The Defense Department will unveil a new artificial intelligence strategy perhaps as early as this week, senior defense officials told Defense One. The strategy—its first ever—will emphasize the creation and tailoring of tools for specific commands and service branches, allowing them to move into AI operations sooner rather than later.
“DOD has spent the past 50 years treating AI as a [science and technology] concern. This strategy reflects an additional imperative, which is to translate the technology into decisions and impact in operations,” said one official with direct knowledge of the strategy.
Much like the new Joint Artificial Intelligence Center, the future of military AI will take its cue from Project Maven, which applied artificial intelligence to sorting through intelligence footage. One official described Maven as “a pathfinder” but cautioned, “the strategy is much broader than one project.”
While the military has long played a key role in AI development by helping to fund the design of programs such as Apple’s Siri, the Department is preparing for its future by trying to learn from private industry — particularly “the small number of companies that do this well,” the official said. “We’ve studied their path to success and we’ve gleaned lessons from … those in industry who are on a journey to transform themselves.”
Safety First
One thing the new strategy won’t do, the official said, is alter the military’s philosophy on using autonomous systems in combat. Under a 2012 directive, a human operator must always be available to oversee and override an autonomous weapon’s actions.
Indeed, one reason the new strategy will focus on more immediate, operational applications of AI—as opposed to more theoretical applications in the far future—is to force operators and commanders to think through safety and ethical implications as they figure out what they want AI to do for them. “When you translate the tech into impact in operations, you have to think more seriously about ethics and safety,” said the official. Safety “is a major focus and the language [of the strategy] is very clear about how important we consider these topics.”
The Pentagon’s AI ambitions suffered a setback—or at least the appearance of one—last spring when hundreds of Google employees petitioned the company to end work on Project Maven.
Since then, the Pentagon has taken a number of steps to appease Silicon Valley employees and executives who are skeptical, or hostile to the notion of, helping the military harness AI. The department is drafting a set of ethical principles and is reaching out to academia and ethicists to help.
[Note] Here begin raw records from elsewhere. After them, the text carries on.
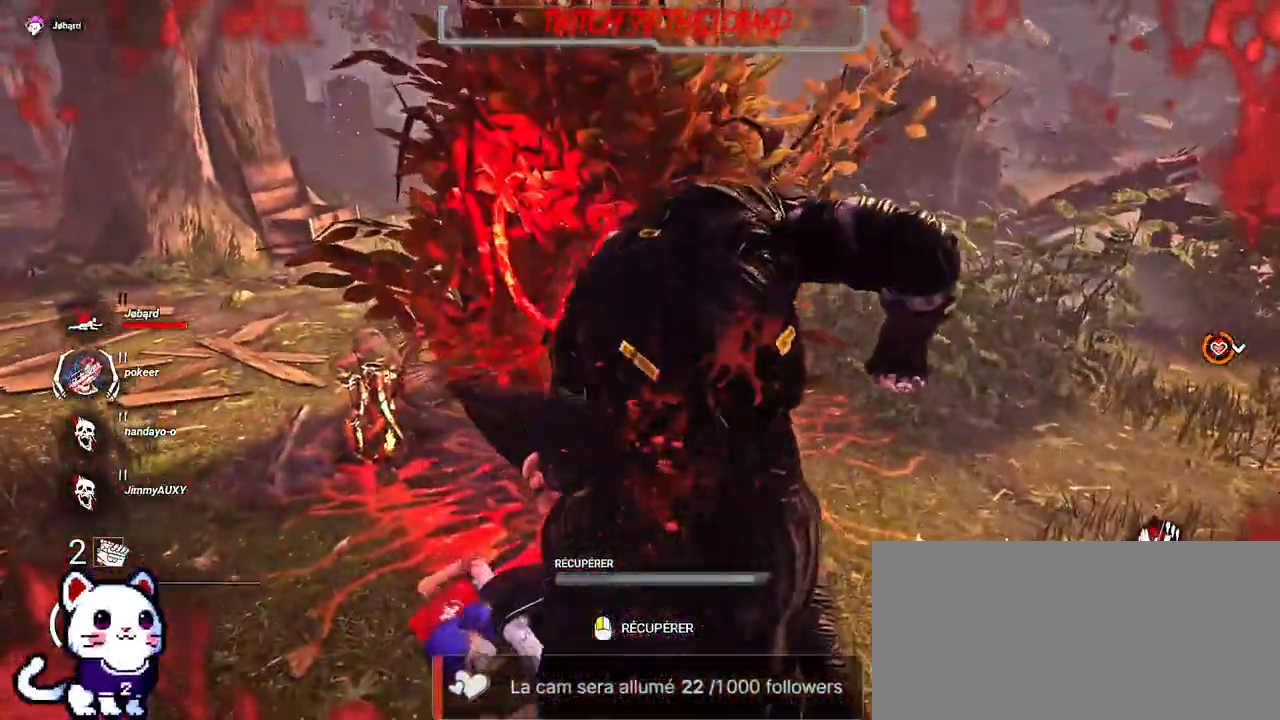
{"keys": [], "mouse": [], "events": []}
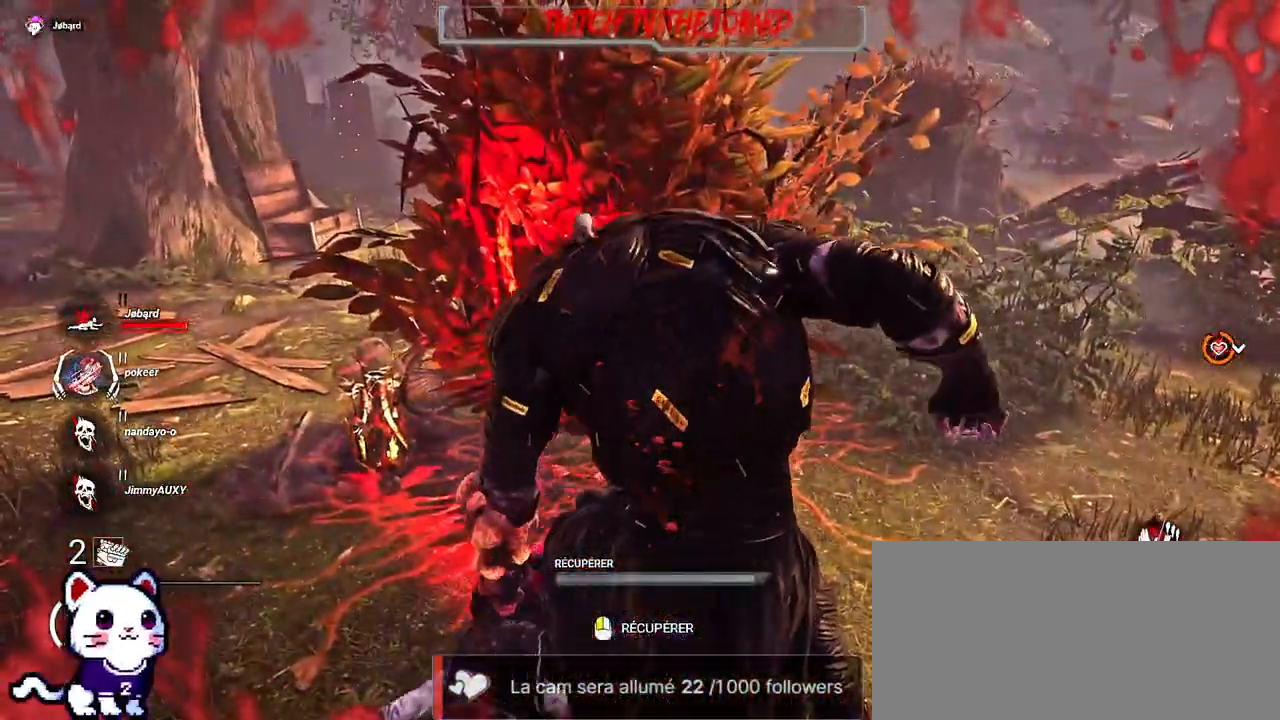
{"keys": [], "mouse": [], "events": []}
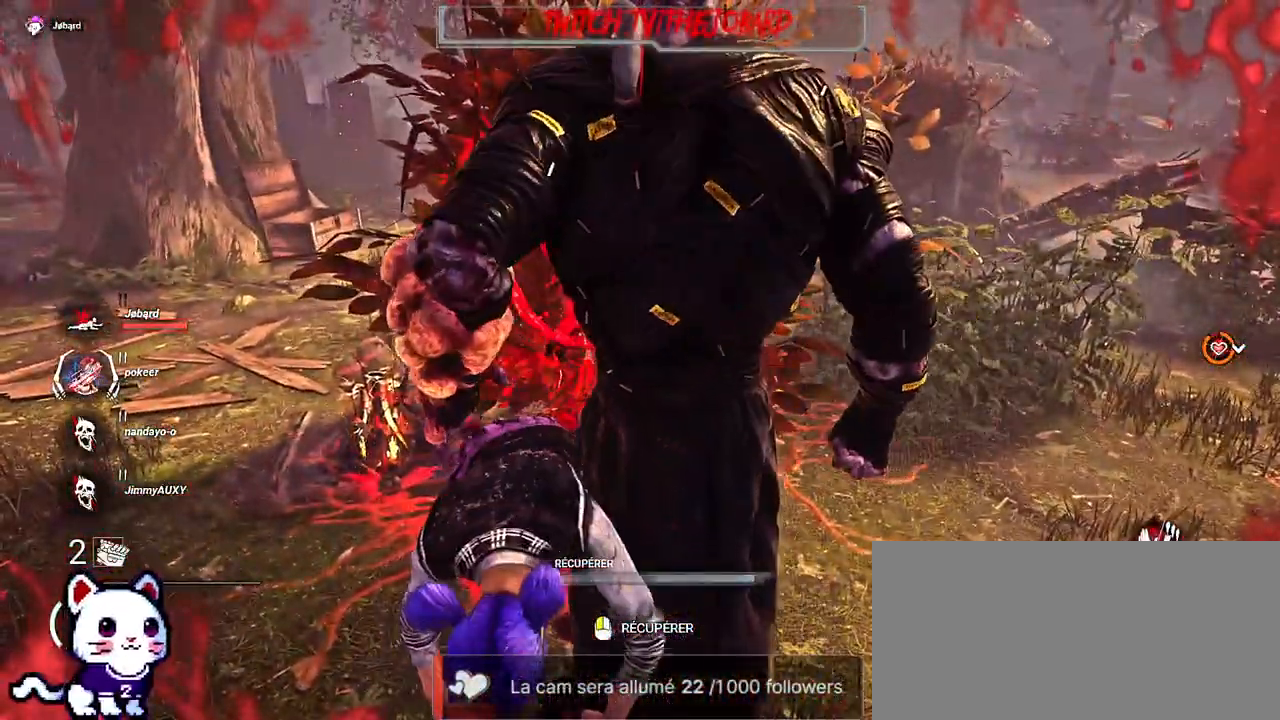
{"keys": [], "mouse": [], "events": []}
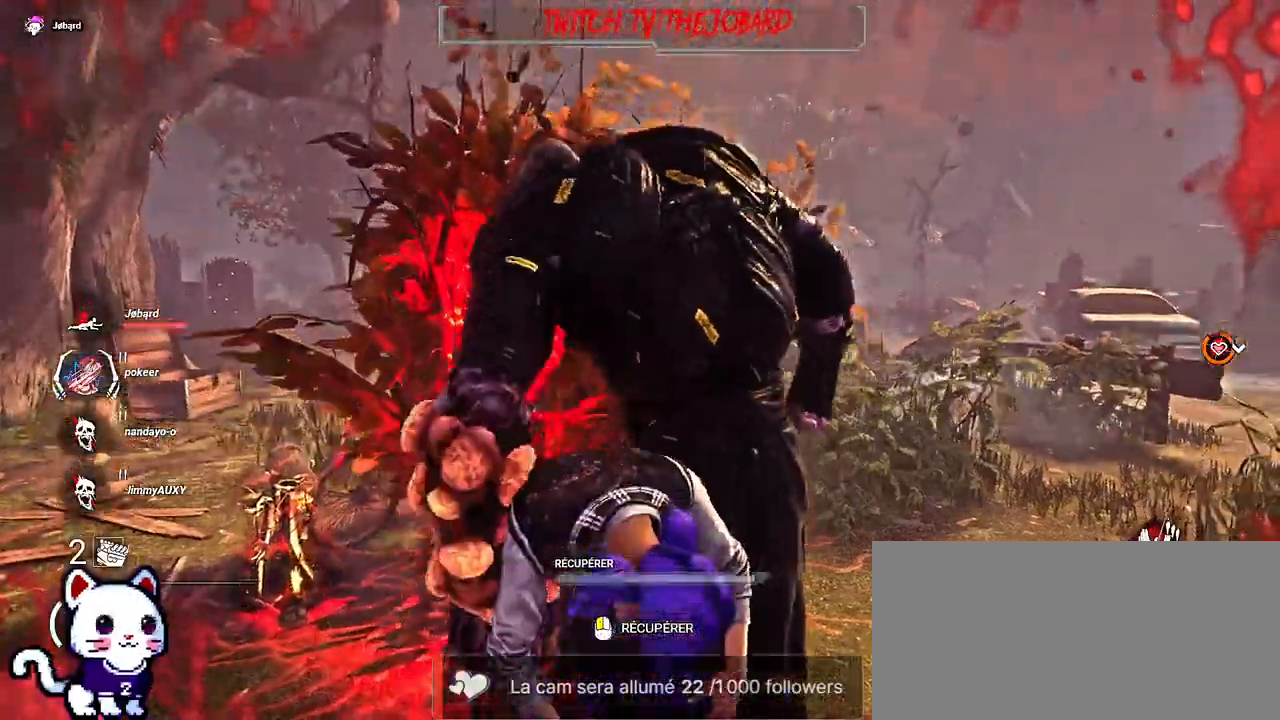
{"keys": [], "mouse": [], "events": []}
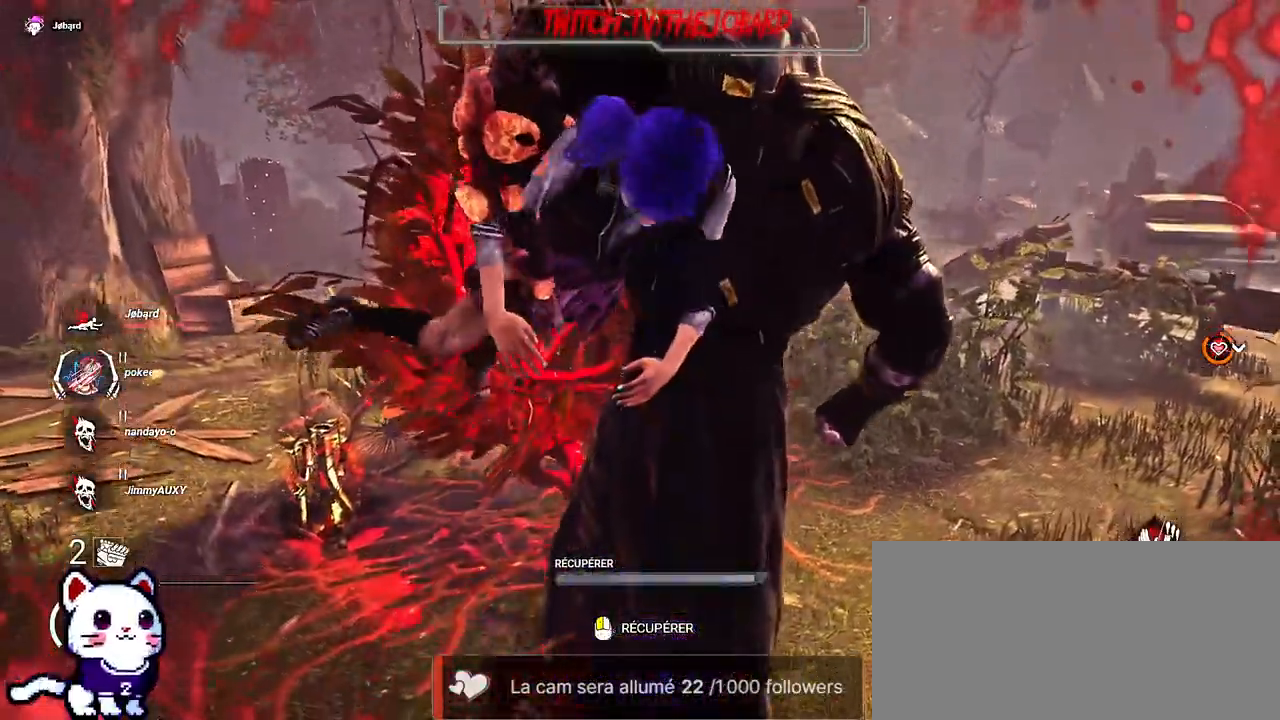
{"keys": [], "mouse": [], "events": []}
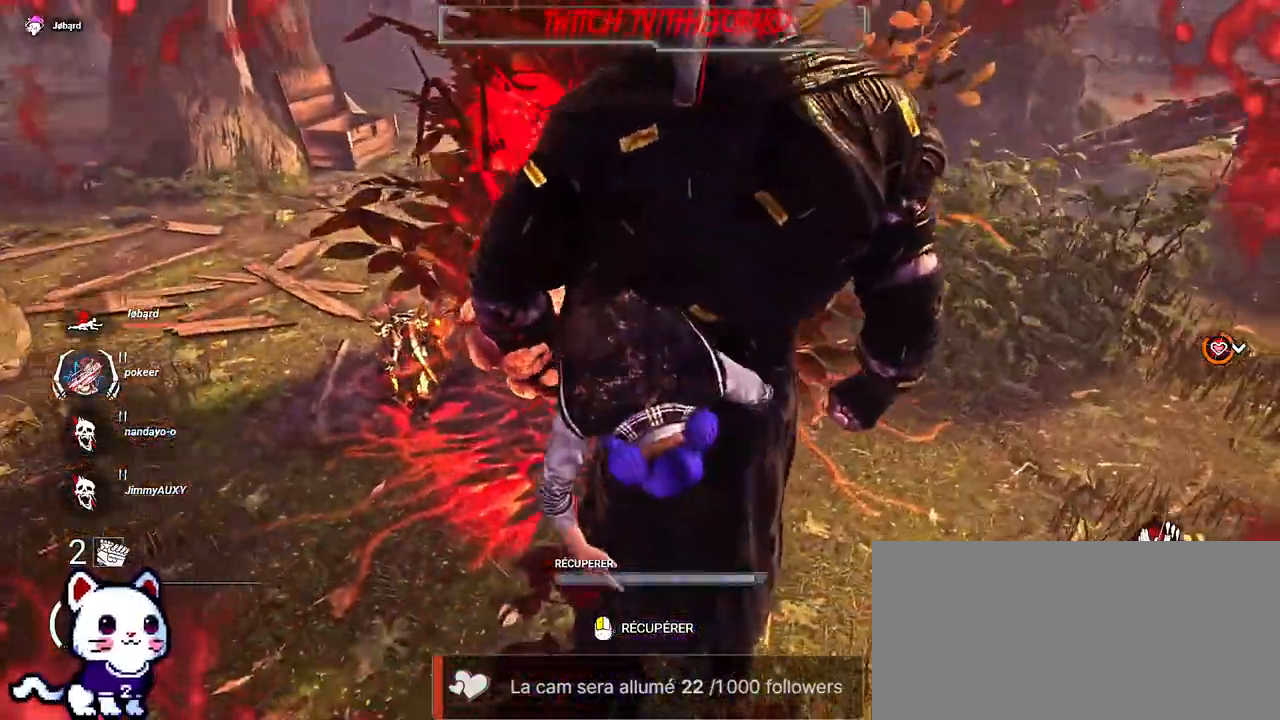
{"keys": [], "mouse": [], "events": []}
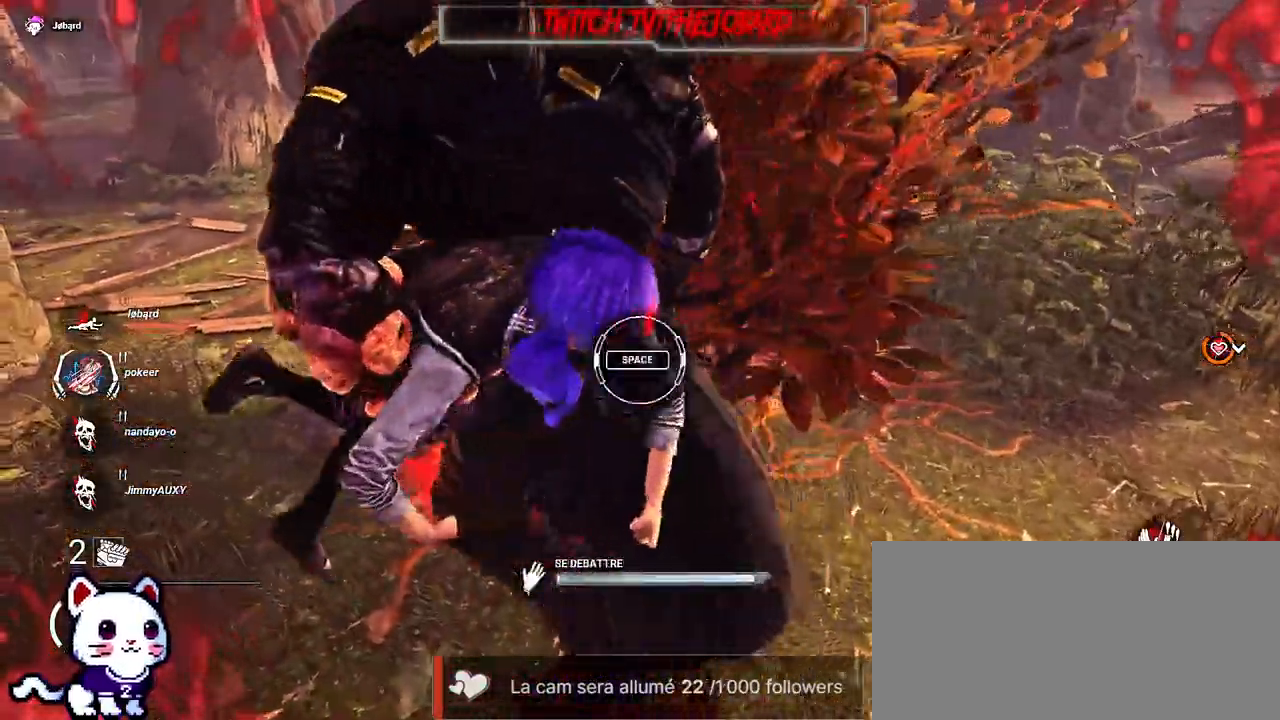
{"keys": [], "mouse": [], "events": [[300, "space", "down"], [434, "space", "up"]]}
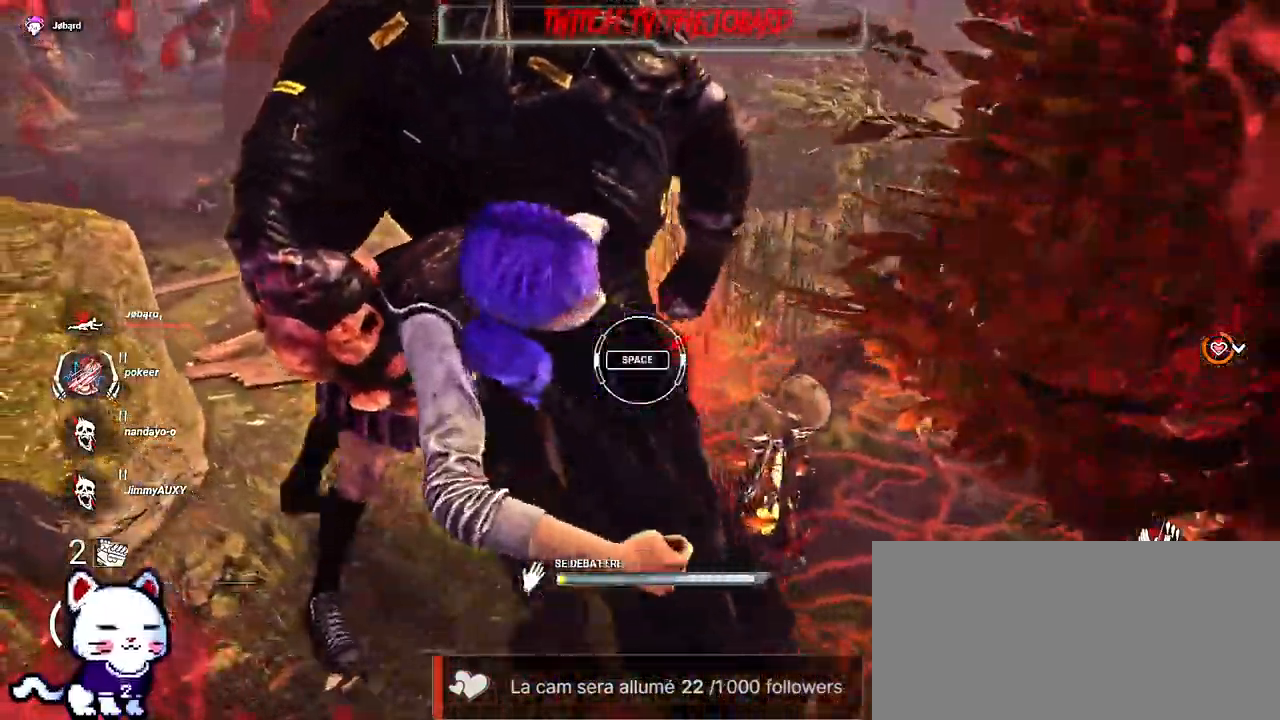
{"keys": [], "mouse": [], "events": []}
In December, a group of ethicists affiliated with New York University’s AI Now Institute published a white paper spelling out the reservations many programmers and technologists have with the military use of AI. "Ethical codes can only help close the AI accountability gap if they are truly built into the processes of AI development and are backed by enforceable mechanisms of responsibility that are accountable to the public interest,” it reads. One Google employee involved in the company’s Project Maven protest told Defense One that a list of ethical principles would be unlikely to persuade the individual that partnering with the military would be a good idea.
In other words, the Department still has lots of convincing to do.
The strategy will also focus on building what the official described as an AI-ready workforce. The official pointed to the success of massive open online courses (augmented by live classroom instruction) and AI boot camps such as Google’s Machine Learning Ninja camp as private-sector examples of how to quickly train people to work on machine learning. “Here again we’re looking to those companies that either succeeded in systematically transforming their workforce industry,” the official said.